- #1

dwilmer

- 11

- 0

## Homework Statement

Solve the differential equation: y' + 2y = te^-2t with initial conditions y(1) = 0?

Please show me what I am doing wrong... (or right).. also please don't show me shortcut i need to know where I am going wrong thanks.

## Homework Equations

## The Attempt at a Solution

first i multiplied whole equation by integrating factor e^2t (e^integral(2) = e^2t)
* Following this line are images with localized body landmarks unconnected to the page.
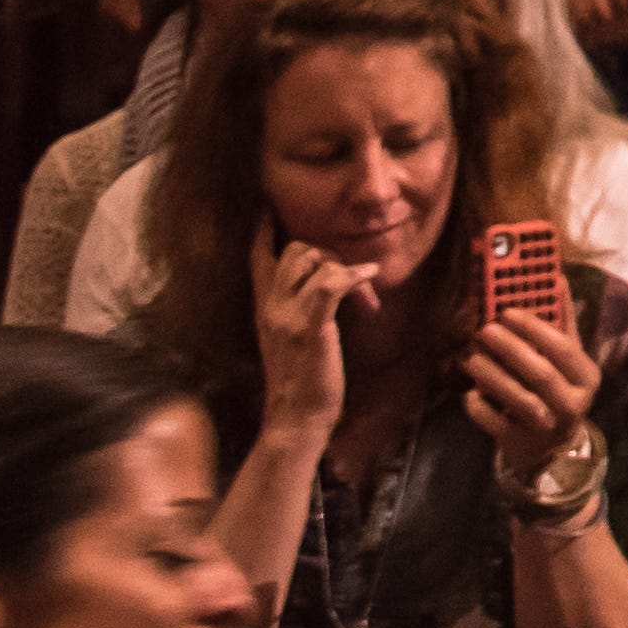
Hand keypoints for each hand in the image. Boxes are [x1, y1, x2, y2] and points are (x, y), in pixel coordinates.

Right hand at [250, 236, 362, 440]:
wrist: (296, 418)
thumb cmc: (302, 382)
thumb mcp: (293, 340)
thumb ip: (299, 312)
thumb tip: (323, 290)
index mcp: (265, 310)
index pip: (258, 260)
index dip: (264, 232)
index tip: (266, 209)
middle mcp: (271, 308)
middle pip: (294, 250)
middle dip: (329, 255)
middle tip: (355, 284)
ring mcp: (288, 317)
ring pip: (314, 260)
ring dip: (349, 271)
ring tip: (367, 303)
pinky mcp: (311, 328)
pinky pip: (331, 284)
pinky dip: (354, 276)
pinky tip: (369, 277)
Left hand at [462, 290, 594, 471]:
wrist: (553, 451)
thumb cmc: (558, 393)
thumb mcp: (568, 362)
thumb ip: (561, 324)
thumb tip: (556, 277)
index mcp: (586, 376)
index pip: (564, 348)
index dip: (535, 328)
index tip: (507, 310)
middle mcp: (573, 403)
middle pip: (541, 373)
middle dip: (510, 349)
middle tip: (484, 330)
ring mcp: (548, 427)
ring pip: (519, 399)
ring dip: (492, 376)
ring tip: (470, 358)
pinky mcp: (521, 444)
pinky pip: (496, 424)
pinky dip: (480, 408)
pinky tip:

after rearranging this gave me

e^2t(y) = integ te^-2t * e^2t

i then simplified RHS to get:

e^2t(y) = integ t

then i integrated RHS to get

e^2t(y) = (t^2)/2 + c

then i isolated y to get:

y = ((t^2)e^-2t) / 2 + ce^-2t

then i applied the initial condition y(1) = 0

this gave me

0 = e^-2 / 2 + ce^-2

then i multiplied equation by 2

0 = e^-2 + ce^-2

then i factored out e^-2

0 = e^-2 (1 + c)

then i reasoned that c must = 1 and put this back into the explicit equation

y = ((t^2)e^-2t) /2 + (1) e^-2t

is this correct? the book answer says y = (t^2 -1) e^-2t /2

THANKS FOR ANY HELP